Aug 25, 2011

Vuelta a Espana Daily – Sprint stage somehow turns into GC warfare


Today's stage: 196.8 km stage expected to end in a select sprint because of a late category 2 climb.

Who won today's stage? Peter Sagan (Liquigas-Cannondale) riding his first Grand Tour got his first GT stage win beating stage 3 winner Pablo Lastras (Movistar) to the line out of a five man breakaway.

What matters in the GC race? Liquigas leader and race favorite Vincenzo Nibali was also in the breakaway along with two more teammates in addition to Sagan. This breakaway allowed Nibali to close to within 16 seconds of race leader Sylvain Chavanel (QuickStep) and take the lead amongst the GC favorites.
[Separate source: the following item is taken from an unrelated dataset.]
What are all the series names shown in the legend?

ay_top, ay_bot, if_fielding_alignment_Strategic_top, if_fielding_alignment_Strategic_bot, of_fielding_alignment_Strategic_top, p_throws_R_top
What matters in the other competitions?
Green Jersey (Points, Sprinter Competition) – Stage 5 winner Joaquim Rodriguez (Katusha) and Lastras are tied at the top of the standings. Rodriguez will wear the jersey tomorrow as the tiebreaker is the GC, where Rodriguez is 3rd and Lastras is nowhere to be found after giving up tons of time on the Sierra Nevada stage.
Polka Dot Jersey (King of the Mountains) – No major changes from yesterday. Daniel Moreno (Katusha) is still the leader followed by Chris Anker Sorenson (Saxo Bank-Sungard). Three-time defending KoM winner David Moncoutie (Cofidis) took the points on the late climb to cut his deficit down.
White Jersey (Allround) – Moreno, Rodriguez and Chavanel are the top three here. Since they are all wearing other jerseys, Sorenson in 4th place will be the wearer of the white jersey tomorrow.
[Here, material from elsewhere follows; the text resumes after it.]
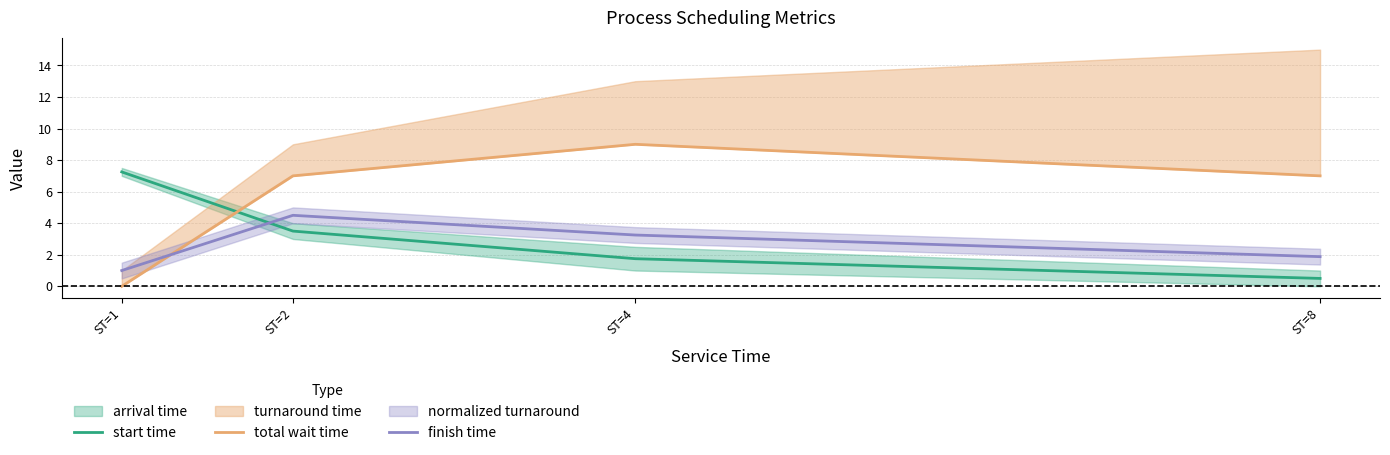

List the series in order of their overall mean, lowest first.

finish time, start time, total wait time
Biggest surprise: The Liquigas train. Forming that kind of breakaway late in a stage is nearly unheard of. It was most certainly crosswind aided, but impressive ride and a huge shock considering quite a few of the bunch sprinters got over the climb. Liquigas was actually riding for Sagan to win a sprint and ended up with the gap because of Nibali's super descending skills. The only time I can remember anything like this occuring was Stage 3 in the 2009 Tour de France when Columbia-HTC (now HTC-High Road) got all nine men in a crosswind aided 28 man breakaway from the rest of the field to set Mark Cavendish up for an easy win.

Biggest disappointment: The Liquigas train. How did everyone else let this thing get away with Nibali in it? That is just a terrible tactical error by the other GC teams who were seemingly taking the day off from hard work and paid for it in the form of seconds. The only team I absolve from this is QuickStep who had a legitimate threat (Kevin Seeldrayers) in the breakaway and got Chavanel into the next group to protect his lead once Liquigas absorbed and then dropped the break. As for the rest, Katusha got caught sleeping and Leopard-Trek, working on GC for Jakob Fuglsang, burned a lot of energy on behalf of sprinter Daniele Bennati only to watch Nibali take time.

Other items of note: Kurt Asle Arvesen (Team Sky) abandoned after his awful crash yesterday... Matti Breschel (Rabobank) continued his team's run of Grand Tour bad luck, crashing out in the neutral zone before the race even started. It was made worse by the fact that the crash was into his teammate, Luis Leon Sanchez. Luckily for Rabobank, Sanchez is fine despite losing Breschel.

What is coming tomorrow? A real sprint stage. I know I have said that before but it really truly is. There isn't even a categorized climb on the route nor is there some sort of bizarre gradient in the final kilometer (that comes Saturday in stage 8).